All of that said, I’ve recently had such a wonderful dining experience at Fischer’s on Marylebone High Street, that I couldn’t not share it with you all. Fisher’s is an all-day Austrian style cafe extravaganza – soft pretzels for breakfast anyone? Walking in the front door I felt immediately transported to a different time, like I’d entered Vienna’s train station’s restaurant during the 1930s. Jammed at lunch time, we were lucky to snag a table toward the back underneath a gigantic clock. There are crisp white linens on the tables, crystal, silver, and plates reminiscent of an old steamer, each with the restaurant’s name written across the top. We were likely the youngest people in the room, the other tables filled with dignified, well-dressed, often suited guests, out for lunch on a fine Autumn day.
Back in July I’d read Grace Dent’s review of Fischer’s in the London Evening Standard and it moved to the top of my must-try list, but somehow, during the summer, strudel and schnitzel and spatzel just aren’t that appealing. However, on this recent cool Monday afternoon, the time was finally right. To start I had grilled melon with smoked German ham and figs, the main was weinerschnitzel with lingonberry preserves on the side, potato salad, and pickled cucumber salad. The schnitzel was tender on the inside and crunchy out with the lingonberry serving as the perfect tart foil.
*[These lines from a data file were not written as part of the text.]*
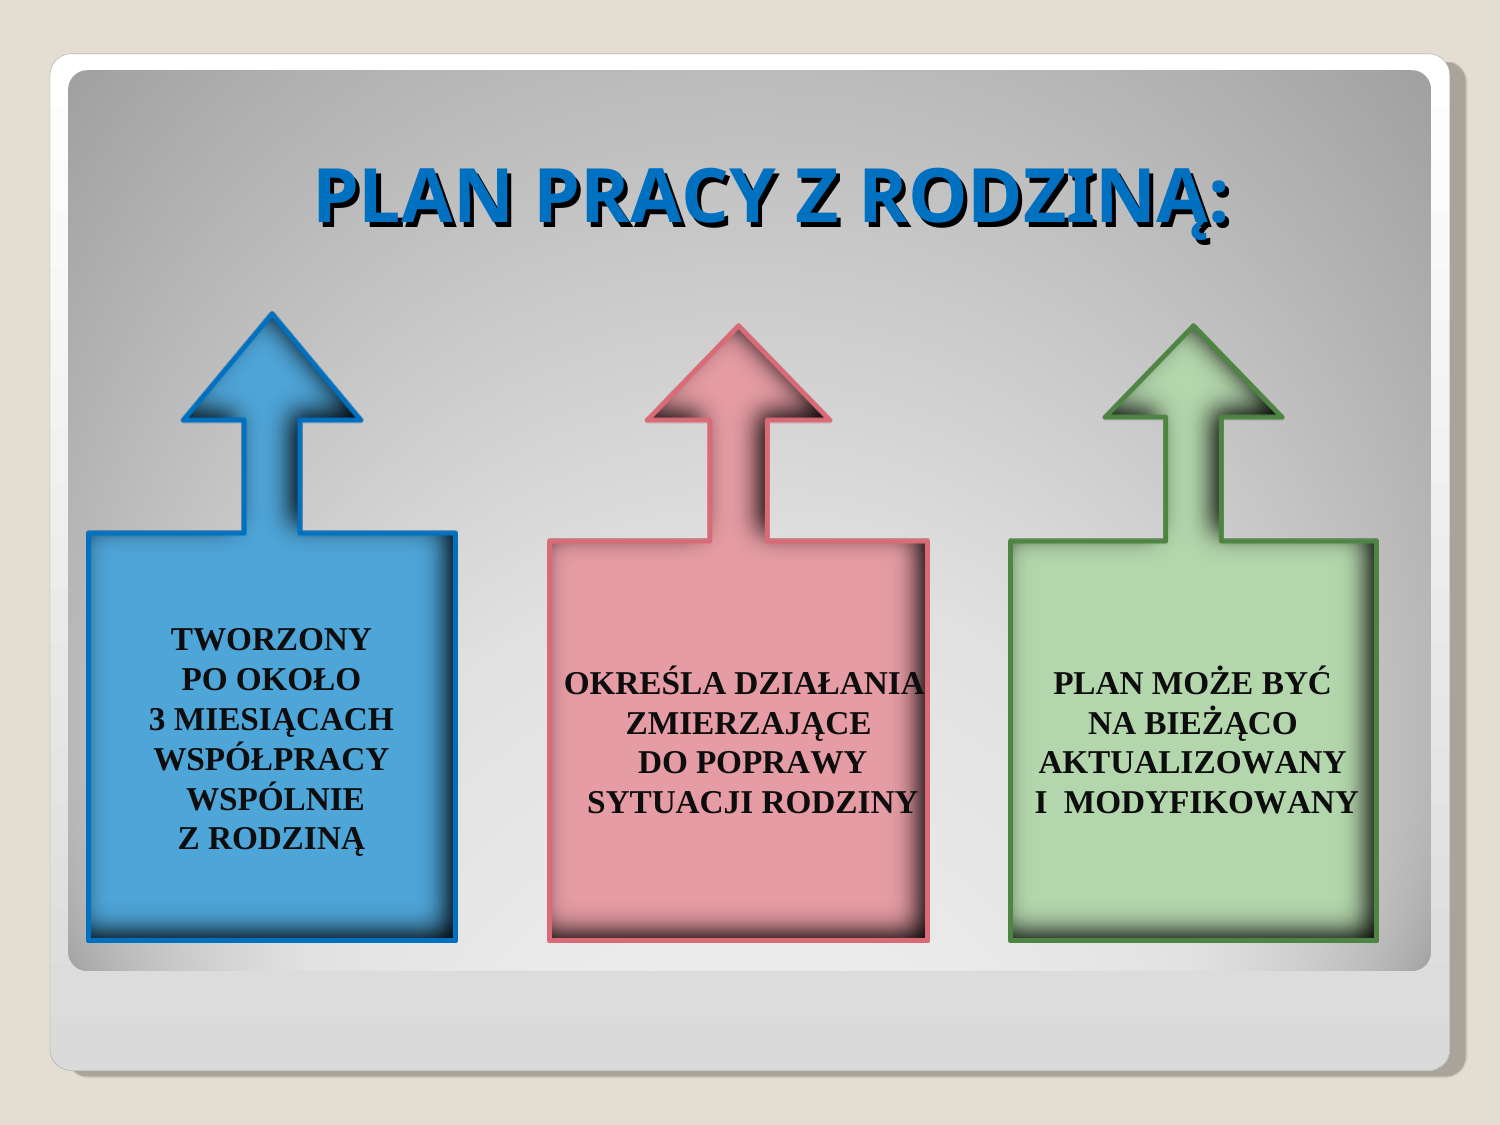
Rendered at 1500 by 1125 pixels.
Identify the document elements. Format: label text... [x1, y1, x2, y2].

text_box PLAN MOŻE BYĆ NA BIEŻĄCO AKTUALIZOWANY I MODYFIKOWANY [1009, 541, 1376, 941]
picture [67, 69, 1432, 972]
text_box OKREŚLA DZIAŁANIA ZMIERZAJĄCE DO POPRAWY SYTUACJI RODZINY [549, 541, 927, 941]
text_box PLAN PRACY Z RODZINĄ: [100, 1, 1443, 381]
text_box TWORZONY PO OKOŁO 3 MIESIĄCACH WSPÓŁPRACY WSPÓLNIE Z RODZINĄ [88, 533, 455, 941]
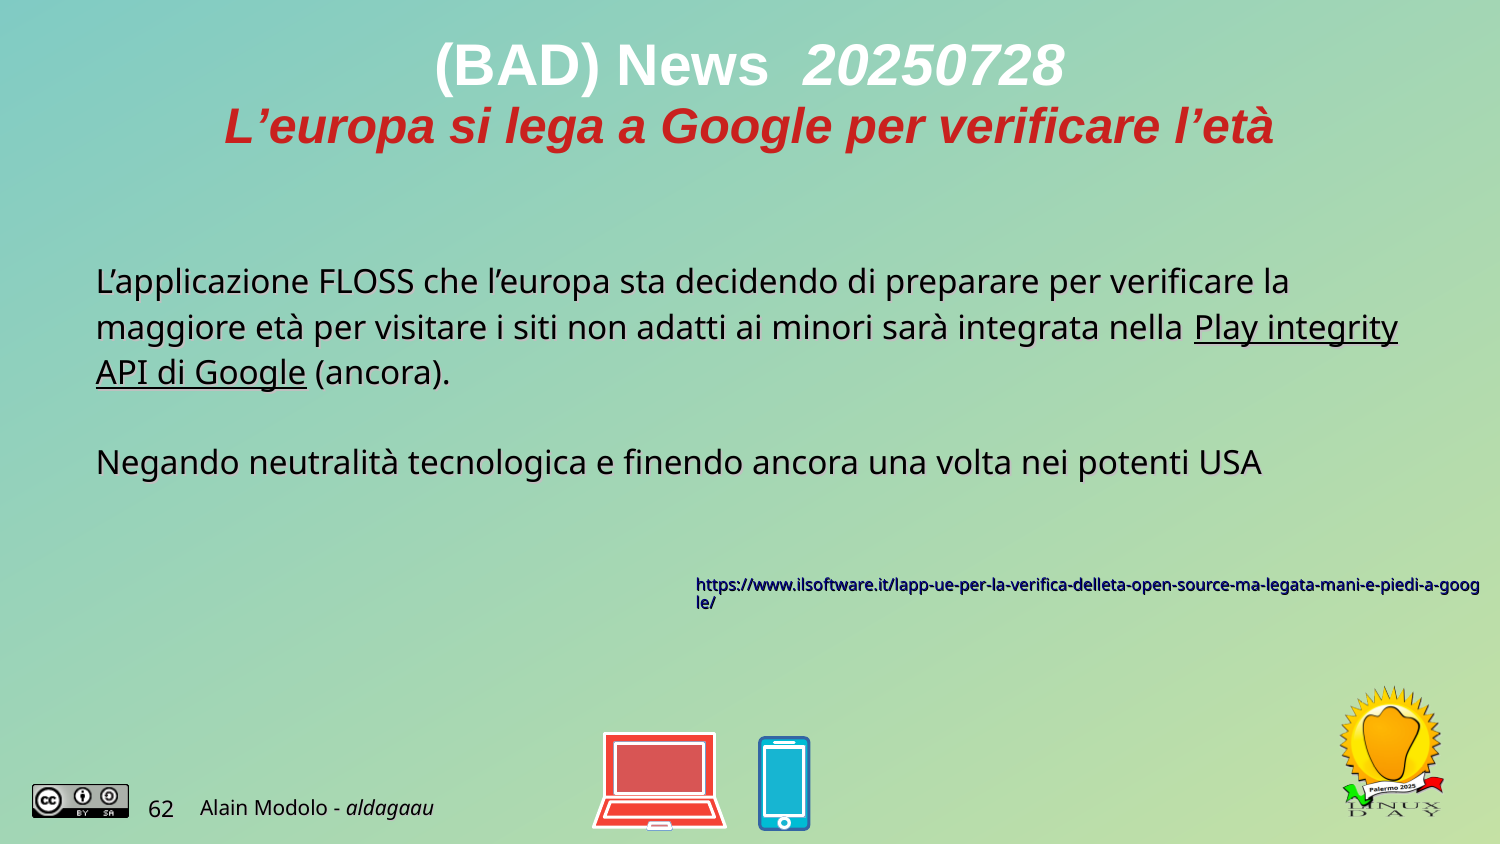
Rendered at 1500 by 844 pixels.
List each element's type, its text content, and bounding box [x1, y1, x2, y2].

I couldn’t have been more pleased with the salads as they are both reminiscent of recipes my parents have prepared over the years and I’ve shared in the past (potato salad here and pickled cucumbers here). Oh how I wished my parents who spent their junior year abroad together in Vienna in the 60s could have been sitting there with us – they would have loved it as much as me.
Even though I’m eschewing sugar at the moment, I knew I’d break down and try their sour cherry strudel with a pot of coffee. The strudel arrived with a large cannelle of whipped cream on the side – the coffee served in a large elegant silver pot. The strudel was crispy and sour and smashing. Just writing this makes me want to run over and eat it all over again. We were told our coffees were on the house as we’d had to wait a while for our main courses – we hadn’t complained nor had we noticed the wait – but it serves as just another example of the kind of high standards and precision Fischer’s is working towards. My Teutonic genes so happily sated as I wolfed down each delicious morsel (the waiter laughed at the gusto and speed with which we both ate our food). Now I’m just trying to budget for when I can return to try their delicious sounding smoked herring, sausages, Marillenknödel (apricot dumplings), and käsespätzle.
I think the reason I felt the need to write about lunch at Fischer’s was because of how much it stood in stark contrast to another meal we’d recently had at a restaurant which is trying to do much the same thing. I had schnitzel at both (my dad used to make it as a special treat when we were little kids – so it has a soft spot in my heart) and it was very nearly inedible at the other spot. While the other (which shall remain nameless) is trying to be all things to all people, Fischer’s is decidedly affable but not at all trendy. Eating the ho-hum food in the other’s cafeteria-style, spartan dining room, looking around the room full of characterless-looking diners, was terribly depressing – like when you see people wearing a fashion trend that doesn’t at all suit them just because they’ve been told it’s the “thing” of the moment. That other restaurant will be popular because of the name over the front door, but it will attract people who don’t know or care much about food, while Fischer’s will be buzzing with those in the know because the chef has taken the classics and elevated them.
These days I find myself almost getting angry when I go out and have a bad meal. It seems many restauranteurs are counting on their name getting people through the door without quality food to back them up. Service in London has always been haphazard, but when waitstaff are downright rude, it’s unacceptable. After my terrible schnitzel I wanted to redeem my love of the dish by making my own standard version which is essentially Ina Garten’s recipe here if you’re interested. Fischer’s brought me such joy in its simple offerings which are made well, using top ingredients, and served with a smile. We grabbed a card on the way back out on to Marylebone’s tony shopping street, completely content and looking for an excuse to return soon.